▶ _TASK INSTRUCTIONS_: Only an exact copy of every record counts as an answer.
Content starts
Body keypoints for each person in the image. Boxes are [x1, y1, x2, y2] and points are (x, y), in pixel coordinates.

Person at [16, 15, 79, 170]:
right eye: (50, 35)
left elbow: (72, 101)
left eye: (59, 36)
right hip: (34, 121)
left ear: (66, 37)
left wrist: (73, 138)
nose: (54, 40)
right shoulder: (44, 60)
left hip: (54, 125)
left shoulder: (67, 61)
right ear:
Content ends
▶ _SOLUTION TO THIS TASK_:
Body keypoints for each person in the image. Boxes are [x1, y1, x2, y2] and points are (x, y), in pixel coordinates.

Person at [16, 15, 79, 170]:
right eye: (50, 35)
left elbow: (72, 101)
left eye: (59, 36)
right hip: (34, 121)
left ear: (66, 37)
left wrist: (73, 138)
nose: (54, 40)
right shoulder: (44, 60)
left hip: (54, 125)
left shoulder: (67, 61)
right ear:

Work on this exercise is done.